Breast density, scintimammographic (99m)Tc(V)DMSA uptake, and calcitonin gene related peptide (CGRP) expression in mixed invasive ductal associated with extensive in situ ductal carcinoma (IDC + DCIS) and pure invasive ductal carcinoma (IDC): correlation with estrogen receptor (ER) status, proliferation index Ki-67, and histological grade

Abstract

Background: We evaluated the variation of calcitonin gene related peptide (CGRP) expression in patients with mixed invasive with extensive in situ ductal carcinomas (IDC + DCIS) and pure IDC, in relation to mammographic breast density (%BD), proliferation-seeking radiotracer (99m)Tc(V) dimercaptosuccinic acid (DMSA) uptake (scintimammographic-SMM), proliferation index Ki-67, and estrogen receptor (ER) status. We also assessed CGRP expression with histological grade.

Methods: We studied retrospectively 24 women with suspicious findings on mammography who were evaluated preoperatively with (99m)Tc(V)DMSA scintimammography. Histology revealed 12 IDC (grade II in 8, grade III in 4 patients; mean size ± SD, 2.6 ± 1.3 cm; mean age ± SD, 66.5 ± 13.1 years) and 12 IDC + DCIS (grade II in 6, grade III in 6 patients; DCIS component mean size ± SD, 5.3 ± 1.8 cm; IDC component mean size ± SD, 2.5 ± 1.1 cm; mean age ± SD, 58.5 ± 15.1 years). Immunohistochemistry for CGRP, Ki-67, and ER status was performed in all 24 surgical specimens. BD and SMM were calculated by computer-assisted methods and were statistically correlated with CGRP expression. BD, SMM, Ki-67, and ER were statistically compared between IDC and IDC + DCIS, whereas CGRP, Ki-67, and ER were compared between patients with BD >25 and <25%. CGRP was also compared (t test) between grade II and grade III in both groups.

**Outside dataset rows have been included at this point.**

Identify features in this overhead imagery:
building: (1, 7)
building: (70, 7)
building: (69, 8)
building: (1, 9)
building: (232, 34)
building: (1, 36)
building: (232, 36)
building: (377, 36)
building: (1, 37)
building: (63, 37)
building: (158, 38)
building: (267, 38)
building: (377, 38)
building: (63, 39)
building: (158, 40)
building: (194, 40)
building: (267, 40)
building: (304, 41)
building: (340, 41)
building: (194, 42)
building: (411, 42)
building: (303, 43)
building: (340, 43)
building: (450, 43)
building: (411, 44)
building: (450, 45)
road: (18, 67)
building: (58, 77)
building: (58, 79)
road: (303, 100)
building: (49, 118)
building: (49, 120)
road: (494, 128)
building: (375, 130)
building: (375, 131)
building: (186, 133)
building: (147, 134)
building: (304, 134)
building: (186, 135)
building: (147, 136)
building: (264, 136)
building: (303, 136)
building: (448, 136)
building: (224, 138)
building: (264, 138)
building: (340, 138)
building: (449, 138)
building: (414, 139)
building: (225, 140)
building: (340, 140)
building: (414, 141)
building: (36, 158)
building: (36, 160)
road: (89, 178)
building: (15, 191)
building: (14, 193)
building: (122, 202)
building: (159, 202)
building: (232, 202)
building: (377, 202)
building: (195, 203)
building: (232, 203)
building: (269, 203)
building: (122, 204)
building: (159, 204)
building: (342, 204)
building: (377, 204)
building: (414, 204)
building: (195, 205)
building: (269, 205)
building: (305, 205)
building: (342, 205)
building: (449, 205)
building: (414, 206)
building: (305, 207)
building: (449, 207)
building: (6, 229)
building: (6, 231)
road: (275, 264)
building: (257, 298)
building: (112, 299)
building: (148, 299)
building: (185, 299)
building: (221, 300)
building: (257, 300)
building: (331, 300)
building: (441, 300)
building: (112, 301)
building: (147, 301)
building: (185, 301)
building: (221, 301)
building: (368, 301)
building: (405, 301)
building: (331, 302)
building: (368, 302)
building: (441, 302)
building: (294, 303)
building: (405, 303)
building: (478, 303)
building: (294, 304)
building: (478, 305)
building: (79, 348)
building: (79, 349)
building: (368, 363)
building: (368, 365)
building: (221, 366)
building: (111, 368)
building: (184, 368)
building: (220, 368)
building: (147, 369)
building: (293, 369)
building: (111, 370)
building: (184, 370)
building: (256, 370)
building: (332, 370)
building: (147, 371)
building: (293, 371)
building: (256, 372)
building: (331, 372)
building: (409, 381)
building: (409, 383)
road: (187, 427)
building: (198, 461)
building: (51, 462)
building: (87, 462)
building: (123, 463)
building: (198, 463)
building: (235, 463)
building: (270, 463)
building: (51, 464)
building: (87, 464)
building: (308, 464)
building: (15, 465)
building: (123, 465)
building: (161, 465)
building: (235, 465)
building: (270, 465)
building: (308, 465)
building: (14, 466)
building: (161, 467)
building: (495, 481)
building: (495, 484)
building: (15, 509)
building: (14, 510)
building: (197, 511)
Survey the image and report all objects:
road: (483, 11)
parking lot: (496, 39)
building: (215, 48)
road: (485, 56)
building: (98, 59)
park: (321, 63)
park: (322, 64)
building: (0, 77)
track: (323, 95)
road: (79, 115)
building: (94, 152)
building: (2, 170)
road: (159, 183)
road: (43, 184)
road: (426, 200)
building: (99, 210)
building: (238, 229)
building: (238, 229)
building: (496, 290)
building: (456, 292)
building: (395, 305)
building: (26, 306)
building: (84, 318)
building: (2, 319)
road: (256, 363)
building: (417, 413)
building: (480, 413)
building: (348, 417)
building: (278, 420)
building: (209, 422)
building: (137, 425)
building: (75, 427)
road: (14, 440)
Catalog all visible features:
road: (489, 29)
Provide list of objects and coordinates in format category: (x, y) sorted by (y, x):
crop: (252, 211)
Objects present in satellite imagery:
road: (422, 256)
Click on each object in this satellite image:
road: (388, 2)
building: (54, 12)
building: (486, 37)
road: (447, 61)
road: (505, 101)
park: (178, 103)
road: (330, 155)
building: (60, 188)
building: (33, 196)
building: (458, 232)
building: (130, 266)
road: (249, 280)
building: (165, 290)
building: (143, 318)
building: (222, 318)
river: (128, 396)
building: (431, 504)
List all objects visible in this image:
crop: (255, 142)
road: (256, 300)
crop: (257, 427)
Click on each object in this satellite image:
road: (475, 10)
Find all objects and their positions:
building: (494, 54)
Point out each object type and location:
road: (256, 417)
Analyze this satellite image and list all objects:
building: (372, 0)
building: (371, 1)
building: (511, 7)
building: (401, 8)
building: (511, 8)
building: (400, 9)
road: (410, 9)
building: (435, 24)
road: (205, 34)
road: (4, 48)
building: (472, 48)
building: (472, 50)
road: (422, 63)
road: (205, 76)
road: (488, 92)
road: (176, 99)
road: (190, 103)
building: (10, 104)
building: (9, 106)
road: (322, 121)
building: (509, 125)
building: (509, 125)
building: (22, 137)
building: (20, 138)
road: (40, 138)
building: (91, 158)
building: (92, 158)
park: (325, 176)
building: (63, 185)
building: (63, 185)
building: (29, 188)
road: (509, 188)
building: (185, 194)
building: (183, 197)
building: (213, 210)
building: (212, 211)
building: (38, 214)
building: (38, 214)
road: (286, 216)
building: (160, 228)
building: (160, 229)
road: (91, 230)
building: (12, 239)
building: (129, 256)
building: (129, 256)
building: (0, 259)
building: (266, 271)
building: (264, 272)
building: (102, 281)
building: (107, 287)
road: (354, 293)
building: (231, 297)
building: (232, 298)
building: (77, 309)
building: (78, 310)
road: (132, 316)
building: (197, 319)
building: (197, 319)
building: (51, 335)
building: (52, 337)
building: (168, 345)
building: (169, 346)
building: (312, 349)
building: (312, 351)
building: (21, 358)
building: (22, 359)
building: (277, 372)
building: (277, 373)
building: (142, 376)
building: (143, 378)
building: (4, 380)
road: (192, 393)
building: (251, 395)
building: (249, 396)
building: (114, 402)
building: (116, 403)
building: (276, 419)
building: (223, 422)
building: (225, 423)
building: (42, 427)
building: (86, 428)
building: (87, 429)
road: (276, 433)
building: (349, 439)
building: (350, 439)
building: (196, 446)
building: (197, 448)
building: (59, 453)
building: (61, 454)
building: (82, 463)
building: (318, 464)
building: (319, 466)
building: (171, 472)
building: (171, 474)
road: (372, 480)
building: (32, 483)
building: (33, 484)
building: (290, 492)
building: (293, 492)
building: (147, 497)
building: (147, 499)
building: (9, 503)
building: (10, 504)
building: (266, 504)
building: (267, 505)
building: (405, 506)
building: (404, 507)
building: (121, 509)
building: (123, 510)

Results: Overall positive correlation was found between BD and CGRP (r = 0.577, P < 0.001). Positive correlation was established between SMM and CGRP only in IDC + DCIS (r (SMM(IDC+DCIS)-CGRP) = 0.634, P < 0.05). CGRP and Ki-67 were significantly higher in patients with BD >25% compared with <25% BD patients (P = 0.00008 and P = 0.014, respectively). BD and SMM were significantly higher in CGRP(+) than in CGRP(-) patients as well as in IDC + DCIS compared with IDC. Ki-67 was significantly higher, whereas ER was significantly lower, in IDC + DCIS than in IDC. In all patients, CGRP was significantly higher in grade II as compared with grade III (P = 0.005). In the mixed group (IDC + DCIS), grade II cancers had also significantly higher CGRP values as compared with grade III ones (P = 0.004). In pure IDC, no statistical difference was found between grade II and III (P = 0.4).

Conclusions: ΒD, SMM, CGRP, and Ki-67 were significantly increased, whereas ER was significantly decreased, in IDC + DCIS as compared with IDC, indicating that IDC + DCIS is an entity that is more aggressive, ER independent, and possibly associated with a pathway linked to stromal involvement and CGRP activity.